* About this exercise *
Using the records below, quote only the span that opens with the line containing "For every layout" and closes with the line containing "list [137, 193, 1845, 1052]", exactly and inclusively.

* Material for this exercise *
++++++

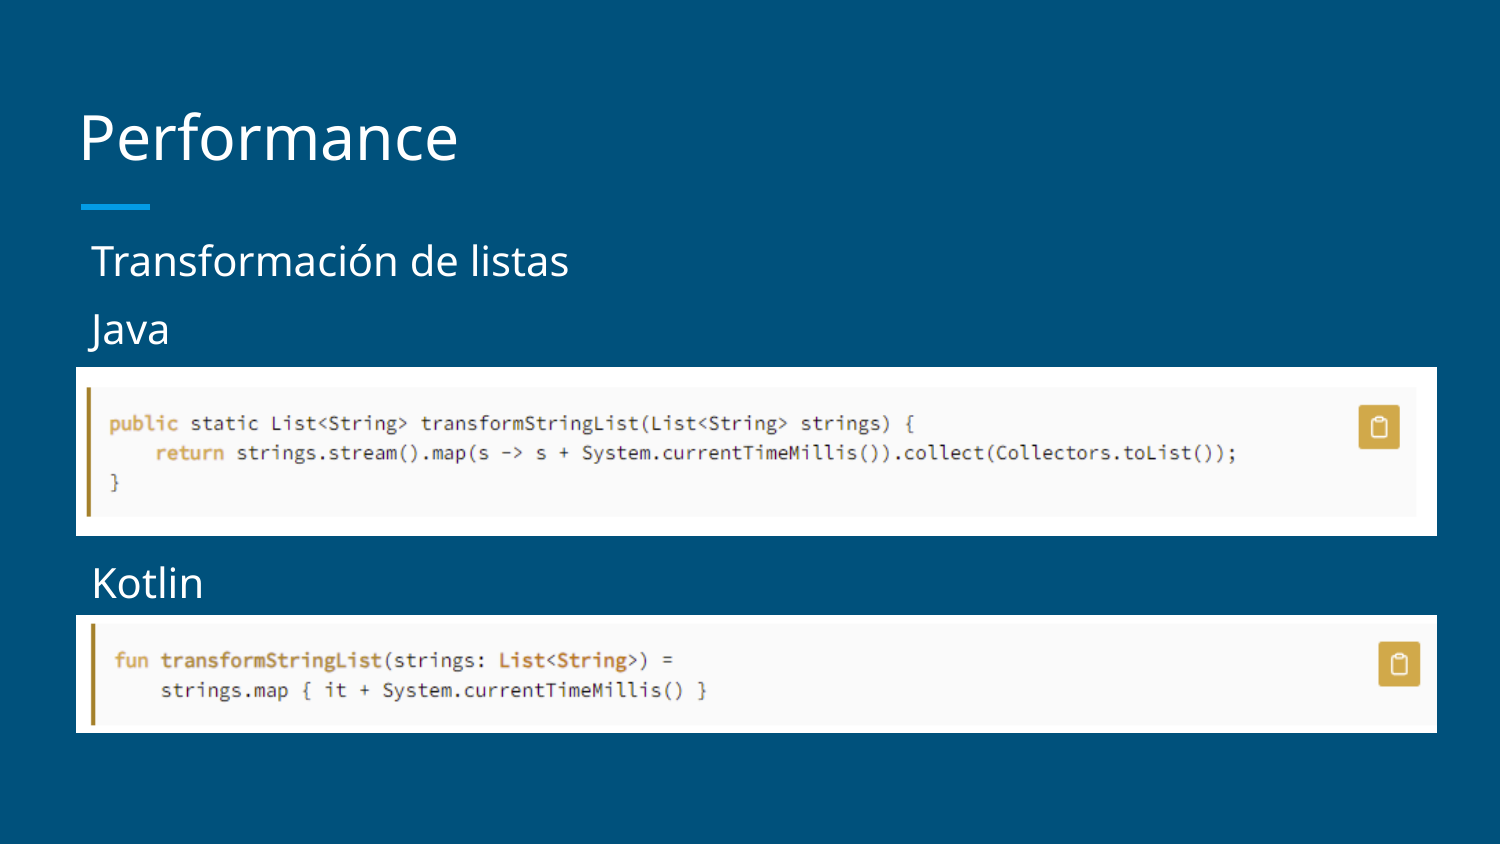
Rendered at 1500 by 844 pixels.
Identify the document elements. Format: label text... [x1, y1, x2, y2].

++++++

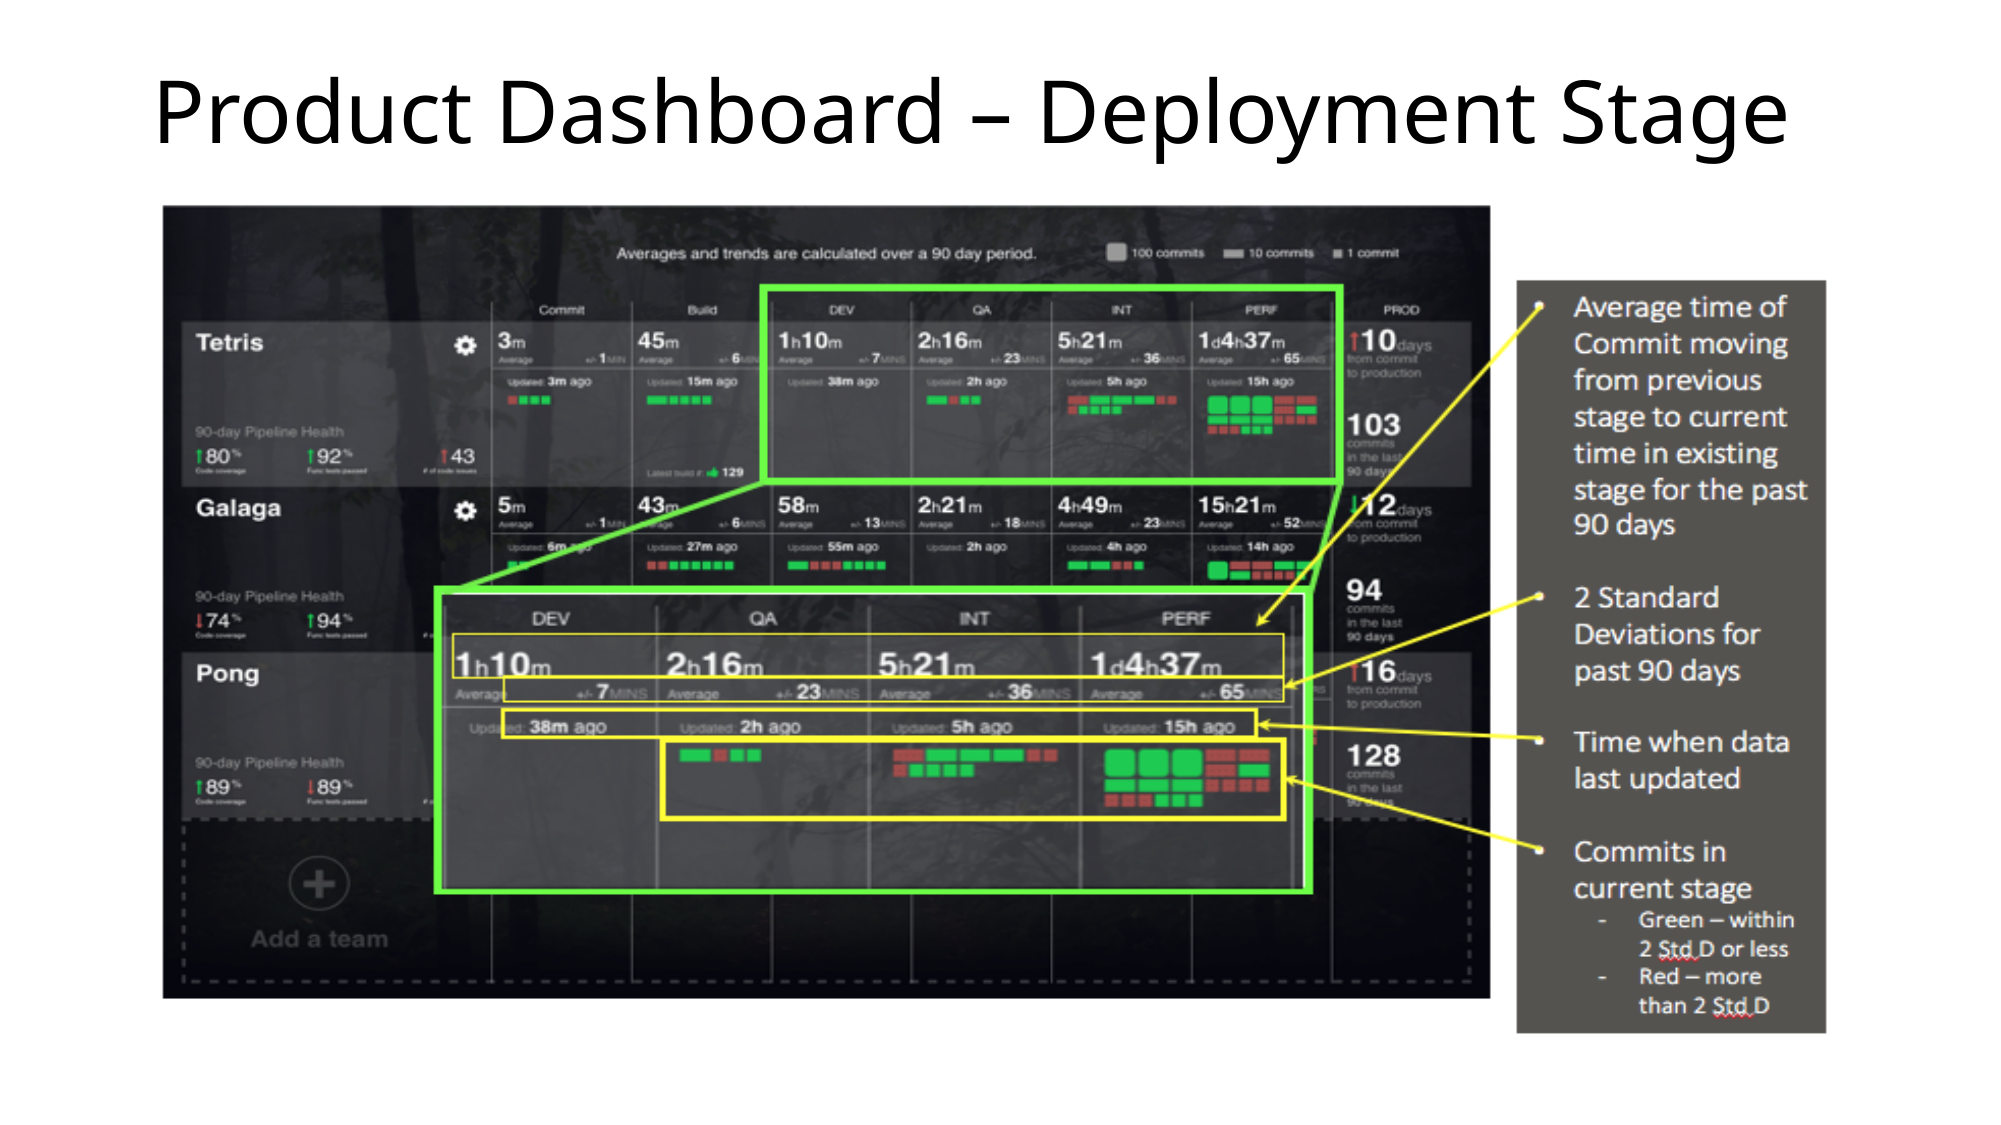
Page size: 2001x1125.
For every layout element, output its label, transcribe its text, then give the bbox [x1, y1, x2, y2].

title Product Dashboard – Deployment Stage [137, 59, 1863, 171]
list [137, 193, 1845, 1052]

++++++

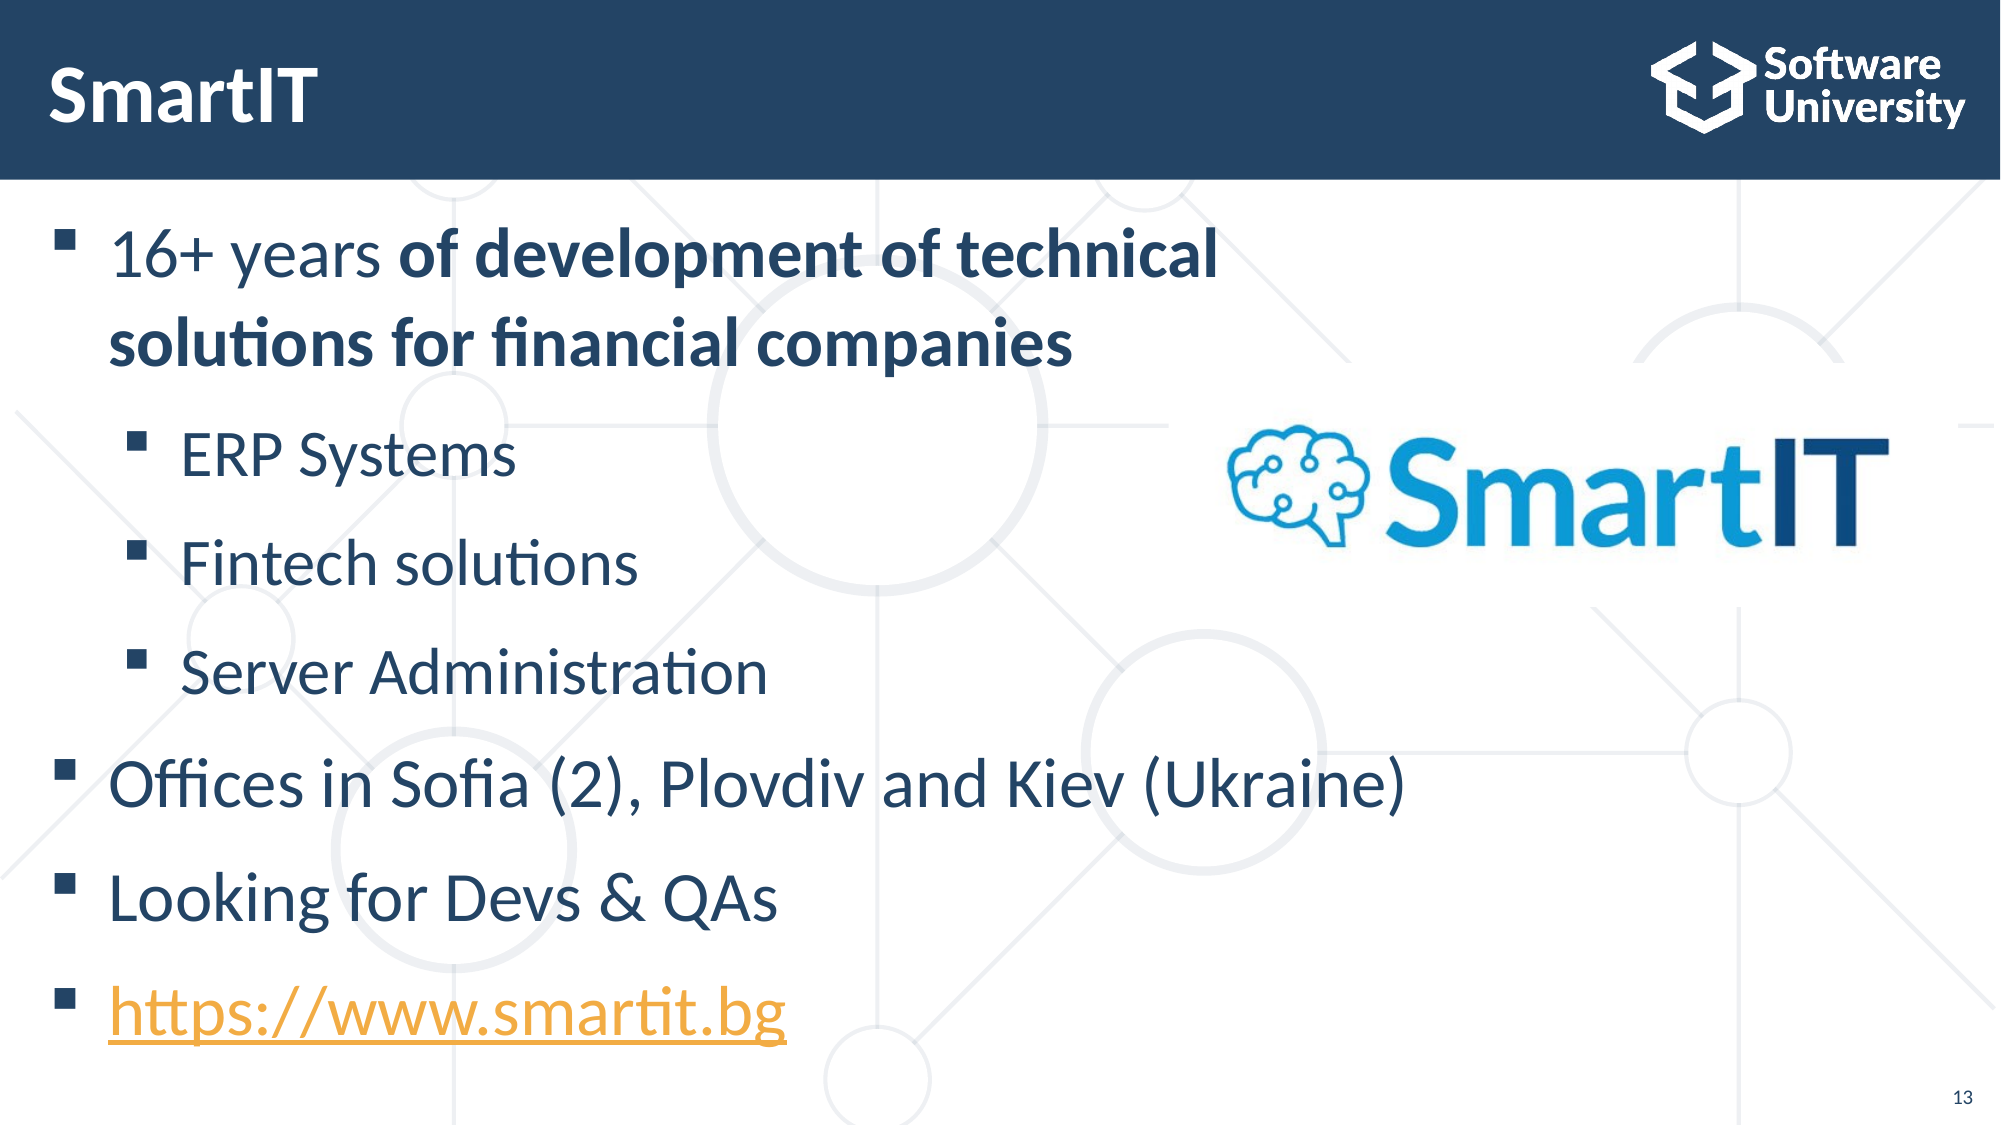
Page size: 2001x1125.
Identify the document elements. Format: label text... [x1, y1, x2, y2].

++++++

* Problem solution *
For every layout element, output its label, transcribe its text, then give the bbox [x1, y1, x2, y2].

title Product Dashboard – Deployment Stage [137, 59, 1863, 171]
list [137, 193, 1845, 1052]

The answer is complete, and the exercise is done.